- **What is being asked**
Reproduce every row below verbatim, keeping each line in its original order with the same spelling and punctuation.

↓↓↓

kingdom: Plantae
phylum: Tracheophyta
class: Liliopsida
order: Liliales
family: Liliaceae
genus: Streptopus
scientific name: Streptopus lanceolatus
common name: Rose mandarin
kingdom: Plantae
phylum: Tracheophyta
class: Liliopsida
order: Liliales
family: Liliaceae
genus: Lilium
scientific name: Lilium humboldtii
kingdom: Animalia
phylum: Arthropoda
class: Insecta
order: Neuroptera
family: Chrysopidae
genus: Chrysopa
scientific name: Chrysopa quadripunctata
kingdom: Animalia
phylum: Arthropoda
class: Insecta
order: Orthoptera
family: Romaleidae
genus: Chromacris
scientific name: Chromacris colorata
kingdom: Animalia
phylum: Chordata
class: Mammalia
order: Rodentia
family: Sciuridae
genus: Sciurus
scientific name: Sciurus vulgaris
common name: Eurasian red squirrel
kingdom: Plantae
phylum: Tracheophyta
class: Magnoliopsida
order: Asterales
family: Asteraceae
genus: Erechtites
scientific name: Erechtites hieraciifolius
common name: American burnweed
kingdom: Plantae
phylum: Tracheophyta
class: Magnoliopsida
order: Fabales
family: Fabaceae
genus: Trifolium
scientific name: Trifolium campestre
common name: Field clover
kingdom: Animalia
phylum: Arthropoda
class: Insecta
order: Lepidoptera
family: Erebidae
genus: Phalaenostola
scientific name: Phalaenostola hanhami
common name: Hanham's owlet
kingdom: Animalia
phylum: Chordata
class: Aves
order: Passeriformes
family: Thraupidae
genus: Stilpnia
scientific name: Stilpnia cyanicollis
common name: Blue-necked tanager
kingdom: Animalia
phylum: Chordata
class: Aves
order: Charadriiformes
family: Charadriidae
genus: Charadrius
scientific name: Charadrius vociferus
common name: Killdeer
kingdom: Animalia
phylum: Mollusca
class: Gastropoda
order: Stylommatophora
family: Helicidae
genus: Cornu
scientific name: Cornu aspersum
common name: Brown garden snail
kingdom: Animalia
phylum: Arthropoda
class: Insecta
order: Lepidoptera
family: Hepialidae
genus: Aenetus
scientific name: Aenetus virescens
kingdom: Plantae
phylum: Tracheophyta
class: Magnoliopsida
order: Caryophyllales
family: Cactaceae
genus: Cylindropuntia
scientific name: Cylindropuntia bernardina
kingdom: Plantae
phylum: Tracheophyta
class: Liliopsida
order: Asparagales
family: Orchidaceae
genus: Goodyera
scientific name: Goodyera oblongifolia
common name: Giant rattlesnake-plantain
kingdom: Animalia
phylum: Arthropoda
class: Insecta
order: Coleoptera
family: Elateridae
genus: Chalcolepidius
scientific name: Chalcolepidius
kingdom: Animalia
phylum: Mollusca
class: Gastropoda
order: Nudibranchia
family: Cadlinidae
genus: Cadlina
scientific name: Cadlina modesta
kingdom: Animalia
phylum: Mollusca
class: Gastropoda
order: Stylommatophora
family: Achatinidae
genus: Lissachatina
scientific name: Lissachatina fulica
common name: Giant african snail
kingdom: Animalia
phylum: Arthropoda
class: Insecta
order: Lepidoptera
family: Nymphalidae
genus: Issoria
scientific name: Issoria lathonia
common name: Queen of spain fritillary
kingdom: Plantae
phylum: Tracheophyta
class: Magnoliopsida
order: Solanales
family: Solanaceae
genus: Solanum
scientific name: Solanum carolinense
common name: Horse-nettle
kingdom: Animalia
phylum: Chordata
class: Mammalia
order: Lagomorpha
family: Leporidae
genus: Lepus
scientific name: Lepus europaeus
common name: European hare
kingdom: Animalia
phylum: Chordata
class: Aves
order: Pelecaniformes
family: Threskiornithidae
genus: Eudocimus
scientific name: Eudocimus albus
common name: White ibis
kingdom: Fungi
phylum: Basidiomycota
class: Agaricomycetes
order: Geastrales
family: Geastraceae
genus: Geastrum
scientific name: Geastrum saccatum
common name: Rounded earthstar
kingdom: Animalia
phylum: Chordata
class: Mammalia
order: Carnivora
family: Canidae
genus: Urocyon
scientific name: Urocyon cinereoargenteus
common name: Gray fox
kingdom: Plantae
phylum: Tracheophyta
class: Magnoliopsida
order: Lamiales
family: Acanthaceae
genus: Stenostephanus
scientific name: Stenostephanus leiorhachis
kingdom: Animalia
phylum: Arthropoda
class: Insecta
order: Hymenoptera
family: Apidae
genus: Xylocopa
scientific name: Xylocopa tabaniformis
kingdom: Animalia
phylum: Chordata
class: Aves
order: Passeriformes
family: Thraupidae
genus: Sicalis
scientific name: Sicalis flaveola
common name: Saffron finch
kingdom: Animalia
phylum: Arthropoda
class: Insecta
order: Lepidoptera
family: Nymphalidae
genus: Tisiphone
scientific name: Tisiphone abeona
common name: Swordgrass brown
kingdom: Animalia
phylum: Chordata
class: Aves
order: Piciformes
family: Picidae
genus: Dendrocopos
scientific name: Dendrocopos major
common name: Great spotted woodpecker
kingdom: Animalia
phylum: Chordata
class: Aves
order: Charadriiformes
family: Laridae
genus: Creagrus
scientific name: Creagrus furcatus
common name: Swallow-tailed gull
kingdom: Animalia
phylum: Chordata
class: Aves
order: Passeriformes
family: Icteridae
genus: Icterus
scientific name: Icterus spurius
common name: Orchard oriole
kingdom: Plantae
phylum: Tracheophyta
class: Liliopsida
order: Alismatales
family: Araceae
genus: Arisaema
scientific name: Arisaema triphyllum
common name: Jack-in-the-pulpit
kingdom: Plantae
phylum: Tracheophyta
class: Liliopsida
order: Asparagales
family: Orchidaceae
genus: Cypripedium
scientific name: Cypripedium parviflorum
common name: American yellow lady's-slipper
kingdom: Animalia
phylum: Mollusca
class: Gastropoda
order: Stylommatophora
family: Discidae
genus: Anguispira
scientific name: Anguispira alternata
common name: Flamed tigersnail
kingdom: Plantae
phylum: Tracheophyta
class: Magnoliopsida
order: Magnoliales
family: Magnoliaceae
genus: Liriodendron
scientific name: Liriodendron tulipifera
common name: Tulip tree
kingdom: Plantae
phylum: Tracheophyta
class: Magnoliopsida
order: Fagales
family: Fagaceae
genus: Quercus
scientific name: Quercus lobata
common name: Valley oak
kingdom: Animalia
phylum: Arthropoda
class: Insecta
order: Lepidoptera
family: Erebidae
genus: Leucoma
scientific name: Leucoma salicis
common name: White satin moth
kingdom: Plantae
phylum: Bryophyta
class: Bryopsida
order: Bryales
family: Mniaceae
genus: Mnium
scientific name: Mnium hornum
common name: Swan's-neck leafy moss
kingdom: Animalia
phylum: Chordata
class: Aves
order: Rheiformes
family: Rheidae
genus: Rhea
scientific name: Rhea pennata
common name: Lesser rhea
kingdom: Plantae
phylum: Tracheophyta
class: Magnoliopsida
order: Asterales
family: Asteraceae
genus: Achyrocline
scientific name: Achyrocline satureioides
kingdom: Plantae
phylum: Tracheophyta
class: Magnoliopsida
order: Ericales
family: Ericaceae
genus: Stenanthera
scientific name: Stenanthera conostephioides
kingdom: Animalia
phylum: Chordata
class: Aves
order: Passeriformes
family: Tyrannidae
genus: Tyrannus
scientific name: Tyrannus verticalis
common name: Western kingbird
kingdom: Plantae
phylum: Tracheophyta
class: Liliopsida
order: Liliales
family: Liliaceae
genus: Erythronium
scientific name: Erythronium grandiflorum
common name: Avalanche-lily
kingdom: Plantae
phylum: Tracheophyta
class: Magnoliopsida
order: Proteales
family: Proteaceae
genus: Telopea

↑↑↑

- **Solution for this problem**
kingdom: Plantae
phylum: Tracheophyta
class: Liliopsida
order: Liliales
family: Liliaceae
genus: Streptopus
scientific name: Streptopus lanceolatus
common name: Rose mandarin
kingdom: Plantae
phylum: Tracheophyta
class: Liliopsida
order: Liliales
family: Liliaceae
genus: Lilium
scientific name: Lilium humboldtii
kingdom: Animalia
phylum: Arthropoda
class: Insecta
order: Neuroptera
family: Chrysopidae
genus: Chrysopa
scientific name: Chrysopa quadripunctata
kingdom: Animalia
phylum: Arthropoda
class: Insecta
order: Orthoptera
family: Romaleidae
genus: Chromacris
scientific name: Chromacris colorata
kingdom: Animalia
phylum: Chordata
class: Mammalia
order: Rodentia
family: Sciuridae
genus: Sciurus
scientific name: Sciurus vulgaris
common name: Eurasian red squirrel
kingdom: Plantae
phylum: Tracheophyta
class: Magnoliopsida
order: Asterales
family: Asteraceae
genus: Erechtites
scientific name: Erechtites hieraciifolius
common name: American burnweed
kingdom: Plantae
phylum: Tracheophyta
class: Magnoliopsida
order: Fabales
family: Fabaceae
genus: Trifolium
scientific name: Trifolium campestre
common name: Field clover
kingdom: Animalia
phylum: Arthropoda
class: Insecta
order: Lepidoptera
family: Erebidae
genus: Phalaenostola
scientific name: Phalaenostola hanhami
common name: Hanham's owlet
kingdom: Animalia
phylum: Chordata
class: Aves
order: Passeriformes
family: Thraupidae
genus: Stilpnia
scientific name: Stilpnia cyanicollis
common name: Blue-necked tanager
kingdom: Animalia
phylum: Chordata
class: Aves
order: Charadriiformes
family: Charadriidae
genus: Charadrius
scientific name: Charadrius vociferus
common name: Killdeer
kingdom: Animalia
phylum: Mollusca
class: Gastropoda
order: Stylommatophora
family: Helicidae
genus: Cornu
scientific name: Cornu aspersum
common name: Brown garden snail
kingdom: Animalia
phylum: Arthropoda
class: Insecta
order: Lepidoptera
family: Hepialidae
genus: Aenetus
scientific name: Aenetus virescens
kingdom: Plantae
phylum: Tracheophyta
class: Magnoliopsida
order: Caryophyllales
family: Cactaceae
genus: Cylindropuntia
scientific name: Cylindropuntia bernardina
kingdom: Plantae
phylum: Tracheophyta
class: Liliopsida
order: Asparagales
family: Orchidaceae
genus: Goodyera
scientific name: Goodyera oblongifolia
common name: Giant rattlesnake-plantain
kingdom: Animalia
phylum: Arthropoda
class: Insecta
order: Coleoptera
family: Elateridae
genus: Chalcolepidius
scientific name: Chalcolepidius
kingdom: Animalia
phylum: Mollusca
class: Gastropoda
order: Nudibranchia
family: Cadlinidae
genus: Cadlina
scientific name: Cadlina modesta
kingdom: Animalia
phylum: Mollusca
class: Gastropoda
order: Stylommatophora
family: Achatinidae
genus: Lissachatina
scientific name: Lissachatina fulica
common name: Giant african snail
kingdom: Animalia
phylum: Arthropoda
class: Insecta
order: Lepidoptera
family: Nymphalidae
genus: Issoria
scientific name: Issoria lathonia
common name: Queen of spain fritillary
kingdom: Plantae
phylum: Tracheophyta
class: Magnoliopsida
order: Solanales
family: Solanaceae
genus: Solanum
scientific name: Solanum carolinense
common name: Horse-nettle
kingdom: Animalia
phylum: Chordata
class: Mammalia
order: Lagomorpha
family: Leporidae
genus: Lepus
scientific name: Lepus europaeus
common name: European hare
kingdom: Animalia
phylum: Chordata
class: Aves
order: Pelecaniformes
family: Threskiornithidae
genus: Eudocimus
scientific name: Eudocimus albus
common name: White ibis
kingdom: Fungi
phylum: Basidiomycota
class: Agaricomycetes
order: Geastrales
family: Geastraceae
genus: Geastrum
scientific name: Geastrum saccatum
common name: Rounded earthstar
kingdom: Animalia
phylum: Chordata
class: Mammalia
order: Carnivora
family: Canidae
genus: Urocyon
scientific name: Urocyon cinereoargenteus
common name: Gray fox
kingdom: Plantae
phylum: Tracheophyta
class: Magnoliopsida
order: Lamiales
family: Acanthaceae
genus: Stenostephanus
scientific name: Stenostephanus leiorhachis
kingdom: Animalia
phylum: Arthropoda
class: Insecta
order: Hymenoptera
family: Apidae
genus: Xylocopa
scientific name: Xylocopa tabaniformis
kingdom: Animalia
phylum: Chordata
class: Aves
order: Passeriformes
family: Thraupidae
genus: Sicalis
scientific name: Sicalis flaveola
common name: Saffron finch
kingdom: Animalia
phylum: Arthropoda
class: Insecta
order: Lepidoptera
family: Nymphalidae
genus: Tisiphone
scientific name: Tisiphone abeona
common name: Swordgrass brown
kingdom: Animalia
phylum: Chordata
class: Aves
order: Piciformes
family: Picidae
genus: Dendrocopos
scientific name: Dendrocopos major
common name: Great spotted woodpecker
kingdom: Animalia
phylum: Chordata
class: Aves
order: Charadriiformes
family: Laridae
genus: Creagrus
scientific name: Creagrus furcatus
common name: Swallow-tailed gull
kingdom: Animalia
phylum: Chordata
class: Aves
order: Passeriformes
family: Icteridae
genus: Icterus
scientific name: Icterus spurius
common name: Orchard oriole
kingdom: Plantae
phylum: Tracheophyta
class: Liliopsida
order: Alismatales
family: Araceae
genus: Arisaema
scientific name: Arisaema triphyllum
common name: Jack-in-the-pulpit
kingdom: Plantae
phylum: Tracheophyta
class: Liliopsida
order: Asparagales
family: Orchidaceae
genus: Cypripedium
scientific name: Cypripedium parviflorum
common name: American yellow lady's-slipper
kingdom: Animalia
phylum: Mollusca
class: Gastropoda
order: Stylommatophora
family: Discidae
genus: Anguispira
scientific name: Anguispira alternata
common name: Flamed tigersnail
kingdom: Plantae
phylum: Tracheophyta
class: Magnoliopsida
order: Magnoliales
family: Magnoliaceae
genus: Liriodendron
scientific name: Liriodendron tulipifera
common name: Tulip tree
kingdom: Plantae
phylum: Tracheophyta
class: Magnoliopsida
order: Fagales
family: Fagaceae
genus: Quercus
scientific name: Quercus lobata
common name: Valley oak
kingdom: Animalia
phylum: Arthropoda
class: Insecta
order: Lepidoptera
family: Erebidae
genus: Leucoma
scientific name: Leucoma salicis
common name: White satin moth
kingdom: Plantae
phylum: Bryophyta
class: Bryopsida
order: Bryales
family: Mniaceae
genus: Mnium
scientific name: Mnium hornum
common name: Swan's-neck leafy moss
kingdom: Animalia
phylum: Chordata
class: Aves
order: Rheiformes
family: Rheidae
genus: Rhea
scientific name: Rhea pennata
common name: Lesser rhea
kingdom: Plantae
phylum: Tracheophyta
class: Magnoliopsida
order: Asterales
family: Asteraceae
genus: Achyrocline
scientific name: Achyrocline satureioides
kingdom: Plantae
phylum: Tracheophyta
class: Magnoliopsida
order: Ericales
family: Ericaceae
genus: Stenanthera
scientific name: Stenanthera conostephioides
kingdom: Animalia
phylum: Chordata
class: Aves
order: Passeriformes
family: Tyrannidae
genus: Tyrannus
scientific name: Tyrannus verticalis
common name: Western kingbird
kingdom: Plantae
phylum: Tracheophyta
class: Liliopsida
order: Liliales
family: Liliaceae
genus: Erythronium
scientific name: Erythronium grandiflorum
common name: Avalanche-lily
kingdom: Plantae
phylum: Tracheophyta
class: Magnoliopsida
order: Proteales
family: Proteaceae
genus: Telopea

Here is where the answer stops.